I mentioned earlier that I had a problem with the pacing of this story. The bad guy, major source of external conflict for both Alec and Lucy, was killed about two thirds of the way into the story. This meant for the last third, the action and emotional suspense was powered by internal conflict with a sprinkling of Joel on the side. This part really did not work for me because I felt the internal conflict was a result of not communicating and Lucy’s obsessive misplaced loyalty. Both of which dragged out for far too long. Alec never accepted responsibility for his portion of their lack of communication and even when Lucy did make her decision to stop assisting her brother, she did it very quietly and subtly while leaving the door wide open for him to come back into her life without cleaning up his act. Even though he almost ruined his sister’s life he got away with the possibility of his own HEA, no punishment, and no lessons learned. This offended my sense of justice because I felt that he would continue to try to coerce his sister the next time one of his schemes started failing.
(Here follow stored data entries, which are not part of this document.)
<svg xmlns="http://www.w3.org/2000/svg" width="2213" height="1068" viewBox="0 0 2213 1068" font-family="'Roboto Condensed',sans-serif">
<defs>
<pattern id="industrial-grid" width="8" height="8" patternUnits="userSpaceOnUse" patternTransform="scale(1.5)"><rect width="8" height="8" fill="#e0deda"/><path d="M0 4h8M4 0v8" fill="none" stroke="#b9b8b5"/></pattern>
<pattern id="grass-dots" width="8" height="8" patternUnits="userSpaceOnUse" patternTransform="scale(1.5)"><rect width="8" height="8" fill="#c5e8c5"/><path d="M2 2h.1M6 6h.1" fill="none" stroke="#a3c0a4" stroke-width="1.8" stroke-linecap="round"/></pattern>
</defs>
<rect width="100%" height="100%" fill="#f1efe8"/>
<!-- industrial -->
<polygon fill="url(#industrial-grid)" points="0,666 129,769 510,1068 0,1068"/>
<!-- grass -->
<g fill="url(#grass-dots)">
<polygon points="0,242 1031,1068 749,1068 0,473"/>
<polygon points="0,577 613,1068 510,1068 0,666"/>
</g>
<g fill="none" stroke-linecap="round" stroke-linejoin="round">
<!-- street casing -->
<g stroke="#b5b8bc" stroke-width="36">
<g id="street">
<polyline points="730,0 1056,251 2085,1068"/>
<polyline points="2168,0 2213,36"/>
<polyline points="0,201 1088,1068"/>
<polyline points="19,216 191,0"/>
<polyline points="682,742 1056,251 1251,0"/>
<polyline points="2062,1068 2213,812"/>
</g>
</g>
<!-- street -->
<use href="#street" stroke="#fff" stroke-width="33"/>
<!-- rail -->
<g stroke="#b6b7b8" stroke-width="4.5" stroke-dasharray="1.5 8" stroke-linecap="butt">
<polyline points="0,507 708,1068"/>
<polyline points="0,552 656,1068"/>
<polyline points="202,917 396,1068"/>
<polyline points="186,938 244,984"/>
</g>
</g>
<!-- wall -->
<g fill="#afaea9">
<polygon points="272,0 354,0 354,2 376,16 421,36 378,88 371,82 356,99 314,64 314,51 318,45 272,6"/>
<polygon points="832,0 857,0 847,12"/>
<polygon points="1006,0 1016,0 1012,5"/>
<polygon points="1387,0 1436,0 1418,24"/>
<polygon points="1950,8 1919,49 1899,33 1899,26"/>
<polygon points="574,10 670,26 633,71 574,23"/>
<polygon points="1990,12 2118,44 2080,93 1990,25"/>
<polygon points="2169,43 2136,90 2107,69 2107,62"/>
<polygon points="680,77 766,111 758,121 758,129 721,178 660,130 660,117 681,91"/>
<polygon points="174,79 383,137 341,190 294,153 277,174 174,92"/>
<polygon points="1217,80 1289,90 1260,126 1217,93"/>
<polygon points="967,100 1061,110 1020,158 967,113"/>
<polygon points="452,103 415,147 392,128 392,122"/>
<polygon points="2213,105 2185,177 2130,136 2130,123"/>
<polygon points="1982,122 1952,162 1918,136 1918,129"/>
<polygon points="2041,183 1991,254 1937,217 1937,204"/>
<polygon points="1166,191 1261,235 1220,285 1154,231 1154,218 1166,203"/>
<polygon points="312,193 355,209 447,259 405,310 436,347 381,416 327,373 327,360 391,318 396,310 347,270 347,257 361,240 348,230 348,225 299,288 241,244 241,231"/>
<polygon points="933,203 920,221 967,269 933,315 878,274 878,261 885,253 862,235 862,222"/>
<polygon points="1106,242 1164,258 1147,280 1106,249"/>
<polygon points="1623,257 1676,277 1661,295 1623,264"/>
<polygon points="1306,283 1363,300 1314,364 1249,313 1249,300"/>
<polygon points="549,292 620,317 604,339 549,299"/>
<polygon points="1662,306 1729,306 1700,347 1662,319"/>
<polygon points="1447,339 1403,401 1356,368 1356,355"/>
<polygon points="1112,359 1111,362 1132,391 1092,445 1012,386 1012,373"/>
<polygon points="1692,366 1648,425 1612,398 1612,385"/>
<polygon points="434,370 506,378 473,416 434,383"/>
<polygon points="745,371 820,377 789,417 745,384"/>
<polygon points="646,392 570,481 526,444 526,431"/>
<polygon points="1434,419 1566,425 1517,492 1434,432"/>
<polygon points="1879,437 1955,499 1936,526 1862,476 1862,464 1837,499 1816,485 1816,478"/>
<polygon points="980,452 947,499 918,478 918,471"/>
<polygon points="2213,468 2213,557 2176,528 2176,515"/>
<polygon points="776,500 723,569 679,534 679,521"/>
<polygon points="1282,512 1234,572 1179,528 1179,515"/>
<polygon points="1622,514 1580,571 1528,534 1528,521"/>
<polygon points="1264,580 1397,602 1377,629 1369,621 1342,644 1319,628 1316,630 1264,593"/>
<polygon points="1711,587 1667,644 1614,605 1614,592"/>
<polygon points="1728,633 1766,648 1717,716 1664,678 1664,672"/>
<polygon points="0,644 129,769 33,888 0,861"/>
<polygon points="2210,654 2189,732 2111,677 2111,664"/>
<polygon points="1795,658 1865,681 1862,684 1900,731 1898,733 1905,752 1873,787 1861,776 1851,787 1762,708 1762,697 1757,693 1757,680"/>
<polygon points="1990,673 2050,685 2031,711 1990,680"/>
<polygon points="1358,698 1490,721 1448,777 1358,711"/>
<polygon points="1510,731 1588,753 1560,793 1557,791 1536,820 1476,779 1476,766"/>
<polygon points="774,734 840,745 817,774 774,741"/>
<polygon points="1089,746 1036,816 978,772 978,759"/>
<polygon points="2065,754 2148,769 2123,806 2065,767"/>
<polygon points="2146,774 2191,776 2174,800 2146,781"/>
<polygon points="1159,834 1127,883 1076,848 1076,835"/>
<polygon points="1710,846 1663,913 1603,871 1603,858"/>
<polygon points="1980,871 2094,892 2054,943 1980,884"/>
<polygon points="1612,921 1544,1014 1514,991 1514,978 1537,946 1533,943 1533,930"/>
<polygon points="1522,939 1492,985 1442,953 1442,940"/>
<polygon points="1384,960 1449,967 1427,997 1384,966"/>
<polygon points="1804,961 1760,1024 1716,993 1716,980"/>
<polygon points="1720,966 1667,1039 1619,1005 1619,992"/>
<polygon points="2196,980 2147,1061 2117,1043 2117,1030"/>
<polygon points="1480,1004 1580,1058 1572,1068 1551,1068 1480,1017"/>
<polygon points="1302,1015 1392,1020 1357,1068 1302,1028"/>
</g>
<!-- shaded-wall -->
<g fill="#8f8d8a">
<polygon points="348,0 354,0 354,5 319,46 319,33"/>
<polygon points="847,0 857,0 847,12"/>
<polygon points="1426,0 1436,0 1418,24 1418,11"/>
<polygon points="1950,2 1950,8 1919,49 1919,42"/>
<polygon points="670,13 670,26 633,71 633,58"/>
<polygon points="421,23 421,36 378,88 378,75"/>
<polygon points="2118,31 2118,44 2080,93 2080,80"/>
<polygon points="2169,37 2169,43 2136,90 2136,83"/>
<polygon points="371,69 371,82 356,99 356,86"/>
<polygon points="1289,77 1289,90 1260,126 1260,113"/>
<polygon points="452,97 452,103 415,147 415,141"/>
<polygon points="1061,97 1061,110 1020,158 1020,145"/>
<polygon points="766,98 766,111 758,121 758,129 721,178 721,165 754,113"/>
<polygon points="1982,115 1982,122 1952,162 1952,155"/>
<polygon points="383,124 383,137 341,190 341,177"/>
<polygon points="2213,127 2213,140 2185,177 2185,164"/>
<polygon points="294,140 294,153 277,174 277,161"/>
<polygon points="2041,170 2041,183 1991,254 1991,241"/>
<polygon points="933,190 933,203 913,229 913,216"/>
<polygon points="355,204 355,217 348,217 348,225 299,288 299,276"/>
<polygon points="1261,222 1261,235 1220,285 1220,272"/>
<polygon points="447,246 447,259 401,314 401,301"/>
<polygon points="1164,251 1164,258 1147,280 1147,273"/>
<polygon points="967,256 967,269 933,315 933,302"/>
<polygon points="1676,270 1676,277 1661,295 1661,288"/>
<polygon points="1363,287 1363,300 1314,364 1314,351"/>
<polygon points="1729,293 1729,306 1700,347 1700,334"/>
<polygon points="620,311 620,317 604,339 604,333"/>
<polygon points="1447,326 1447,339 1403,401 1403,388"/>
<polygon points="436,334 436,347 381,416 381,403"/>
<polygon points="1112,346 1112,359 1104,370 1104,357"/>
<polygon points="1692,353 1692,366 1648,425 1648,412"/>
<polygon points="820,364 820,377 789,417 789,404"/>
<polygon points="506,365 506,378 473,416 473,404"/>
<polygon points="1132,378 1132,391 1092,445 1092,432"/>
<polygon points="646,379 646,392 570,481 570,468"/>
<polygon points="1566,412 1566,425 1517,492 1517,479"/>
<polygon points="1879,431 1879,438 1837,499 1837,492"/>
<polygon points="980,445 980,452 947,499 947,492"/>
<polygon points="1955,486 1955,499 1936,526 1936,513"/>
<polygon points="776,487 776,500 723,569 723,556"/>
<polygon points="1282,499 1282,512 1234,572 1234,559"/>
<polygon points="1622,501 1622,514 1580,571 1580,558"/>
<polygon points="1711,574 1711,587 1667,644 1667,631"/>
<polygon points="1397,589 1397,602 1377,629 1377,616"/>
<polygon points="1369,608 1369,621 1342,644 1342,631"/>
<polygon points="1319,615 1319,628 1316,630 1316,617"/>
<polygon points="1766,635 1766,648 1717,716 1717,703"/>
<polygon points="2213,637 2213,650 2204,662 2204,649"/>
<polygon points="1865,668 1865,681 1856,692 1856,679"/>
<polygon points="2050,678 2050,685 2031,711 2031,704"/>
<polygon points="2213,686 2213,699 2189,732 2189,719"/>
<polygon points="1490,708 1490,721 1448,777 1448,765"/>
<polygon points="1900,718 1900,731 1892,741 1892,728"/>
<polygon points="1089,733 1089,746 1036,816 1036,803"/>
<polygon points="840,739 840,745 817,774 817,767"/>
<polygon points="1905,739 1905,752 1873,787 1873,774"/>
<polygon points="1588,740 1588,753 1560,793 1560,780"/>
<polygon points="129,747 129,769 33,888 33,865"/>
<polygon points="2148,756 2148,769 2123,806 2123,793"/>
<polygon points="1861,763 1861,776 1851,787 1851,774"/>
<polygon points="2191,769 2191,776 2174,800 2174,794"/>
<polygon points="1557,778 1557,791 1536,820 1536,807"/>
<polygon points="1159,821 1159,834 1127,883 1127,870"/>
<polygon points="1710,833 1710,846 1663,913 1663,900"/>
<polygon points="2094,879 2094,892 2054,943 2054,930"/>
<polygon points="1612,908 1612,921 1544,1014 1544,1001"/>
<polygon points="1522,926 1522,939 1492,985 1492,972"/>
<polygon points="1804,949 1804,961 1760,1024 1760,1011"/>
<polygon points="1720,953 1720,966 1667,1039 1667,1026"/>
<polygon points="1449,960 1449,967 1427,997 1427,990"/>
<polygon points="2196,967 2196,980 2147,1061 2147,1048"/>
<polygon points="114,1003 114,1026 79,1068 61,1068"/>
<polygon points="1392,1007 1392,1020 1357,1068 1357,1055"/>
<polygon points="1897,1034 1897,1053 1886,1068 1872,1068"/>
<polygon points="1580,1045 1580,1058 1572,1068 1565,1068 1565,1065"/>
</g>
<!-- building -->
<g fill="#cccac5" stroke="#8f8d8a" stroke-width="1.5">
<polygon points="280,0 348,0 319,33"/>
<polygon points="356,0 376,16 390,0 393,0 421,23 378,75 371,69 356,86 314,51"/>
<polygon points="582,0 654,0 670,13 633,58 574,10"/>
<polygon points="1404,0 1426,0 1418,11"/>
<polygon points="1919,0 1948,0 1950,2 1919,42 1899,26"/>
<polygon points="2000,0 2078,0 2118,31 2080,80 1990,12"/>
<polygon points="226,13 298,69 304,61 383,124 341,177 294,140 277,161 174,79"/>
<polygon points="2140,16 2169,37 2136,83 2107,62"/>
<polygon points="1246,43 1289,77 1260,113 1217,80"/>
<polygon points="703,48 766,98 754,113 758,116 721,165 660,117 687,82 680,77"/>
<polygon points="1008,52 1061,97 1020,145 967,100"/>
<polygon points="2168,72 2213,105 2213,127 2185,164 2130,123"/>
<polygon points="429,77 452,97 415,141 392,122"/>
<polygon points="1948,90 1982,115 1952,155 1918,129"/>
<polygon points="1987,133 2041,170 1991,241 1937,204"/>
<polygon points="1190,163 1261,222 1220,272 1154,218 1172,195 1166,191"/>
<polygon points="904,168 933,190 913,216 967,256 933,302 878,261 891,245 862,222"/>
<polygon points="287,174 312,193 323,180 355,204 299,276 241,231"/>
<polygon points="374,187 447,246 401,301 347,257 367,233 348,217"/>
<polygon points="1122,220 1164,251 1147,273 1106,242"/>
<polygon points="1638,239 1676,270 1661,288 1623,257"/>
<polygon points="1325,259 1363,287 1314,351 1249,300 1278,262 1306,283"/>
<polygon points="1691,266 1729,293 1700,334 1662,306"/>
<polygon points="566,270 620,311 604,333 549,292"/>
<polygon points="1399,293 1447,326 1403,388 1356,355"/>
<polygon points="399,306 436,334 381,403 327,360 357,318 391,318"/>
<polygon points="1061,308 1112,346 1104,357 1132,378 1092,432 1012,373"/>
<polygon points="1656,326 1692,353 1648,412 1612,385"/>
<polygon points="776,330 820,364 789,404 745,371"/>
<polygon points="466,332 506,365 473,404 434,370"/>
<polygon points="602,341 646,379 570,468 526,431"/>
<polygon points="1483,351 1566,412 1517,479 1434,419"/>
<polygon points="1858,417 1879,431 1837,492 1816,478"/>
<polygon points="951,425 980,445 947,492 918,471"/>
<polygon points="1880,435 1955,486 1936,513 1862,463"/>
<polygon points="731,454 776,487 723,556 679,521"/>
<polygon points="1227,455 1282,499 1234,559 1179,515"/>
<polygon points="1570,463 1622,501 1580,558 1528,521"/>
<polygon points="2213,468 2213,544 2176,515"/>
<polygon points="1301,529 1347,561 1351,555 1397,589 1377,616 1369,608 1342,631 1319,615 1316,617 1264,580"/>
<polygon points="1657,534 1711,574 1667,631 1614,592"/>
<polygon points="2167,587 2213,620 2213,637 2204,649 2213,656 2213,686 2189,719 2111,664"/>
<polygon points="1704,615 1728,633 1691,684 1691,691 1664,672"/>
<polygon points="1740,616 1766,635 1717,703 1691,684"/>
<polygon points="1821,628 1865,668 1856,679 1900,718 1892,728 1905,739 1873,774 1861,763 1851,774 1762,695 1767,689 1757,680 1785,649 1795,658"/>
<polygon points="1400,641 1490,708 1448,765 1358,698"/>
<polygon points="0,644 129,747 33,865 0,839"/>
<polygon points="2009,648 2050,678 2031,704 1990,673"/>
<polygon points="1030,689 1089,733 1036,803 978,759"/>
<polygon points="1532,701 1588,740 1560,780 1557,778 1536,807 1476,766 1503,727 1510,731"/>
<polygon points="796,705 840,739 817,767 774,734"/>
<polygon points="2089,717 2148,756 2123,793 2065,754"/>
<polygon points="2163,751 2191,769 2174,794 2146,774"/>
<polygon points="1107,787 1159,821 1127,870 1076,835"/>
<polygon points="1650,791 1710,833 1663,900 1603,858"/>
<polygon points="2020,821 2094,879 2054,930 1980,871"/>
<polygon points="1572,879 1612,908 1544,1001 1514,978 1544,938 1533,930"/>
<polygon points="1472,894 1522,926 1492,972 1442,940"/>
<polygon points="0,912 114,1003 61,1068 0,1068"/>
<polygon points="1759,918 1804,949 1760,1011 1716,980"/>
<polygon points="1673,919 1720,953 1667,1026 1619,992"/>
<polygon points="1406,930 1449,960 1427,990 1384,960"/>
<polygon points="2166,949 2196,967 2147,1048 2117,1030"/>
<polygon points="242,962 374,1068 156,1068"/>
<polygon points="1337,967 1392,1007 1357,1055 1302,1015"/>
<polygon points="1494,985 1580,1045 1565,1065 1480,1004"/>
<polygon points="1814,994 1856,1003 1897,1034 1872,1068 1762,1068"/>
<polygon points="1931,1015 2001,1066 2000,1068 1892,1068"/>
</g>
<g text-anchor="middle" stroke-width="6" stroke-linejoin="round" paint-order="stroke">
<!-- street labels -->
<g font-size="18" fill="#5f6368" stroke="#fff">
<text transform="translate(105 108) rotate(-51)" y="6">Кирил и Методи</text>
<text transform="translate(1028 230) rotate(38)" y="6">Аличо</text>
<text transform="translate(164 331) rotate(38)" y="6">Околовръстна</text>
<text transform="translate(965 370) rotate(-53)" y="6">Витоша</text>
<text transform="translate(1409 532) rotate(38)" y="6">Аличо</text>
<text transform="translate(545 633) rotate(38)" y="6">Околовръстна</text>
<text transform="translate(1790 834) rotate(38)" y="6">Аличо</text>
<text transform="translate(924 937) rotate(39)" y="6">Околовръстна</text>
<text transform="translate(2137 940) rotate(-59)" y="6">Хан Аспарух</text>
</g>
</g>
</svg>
Scott built a fascinating world with the dragons and their structure. Each extended group had different abilities corresponding to the different elements and had matching colors. They also tended to live in separate parts of the earth but Alec was trying to unite them in one safe location. I also found it fascinating that only at certain intervals in a certain ritual could dragons find their mate. Male dragons without a mate eventually lost the ability to shift into a dragon while female dragons did not suffer from the same problem. I thought this was very interesting and allowed the women to determine how things would go not the men. I was curious about the interval between mating ceremonies, if it was with the same partner each time, if a partner died during the interval what happened to the survivor, and a few other things. I was also curious about the reasons behind some of the supporting characters and their search for a mate or avoidance of a mate. A few of Scott’s characters also mentioned magicians and magic and hinted at the possibility that magical abilities of a sort were in the blood of both Lucy and her brother Joel but nothing more was said about it. This also left me wondering.
Luck of the Dragon has a neat premise and a fascinating world. I think Scott has a wide range of characters and possibilities to continue writing in this particular world. However, I found that her characterization and pacing to be problematic so I was unable to enjoy this story as I had hoped. Given how the blurb hit several things that I tend to enjoy and the result of my reading, I am not sure if I will pick up another of her books without reading some reviews first.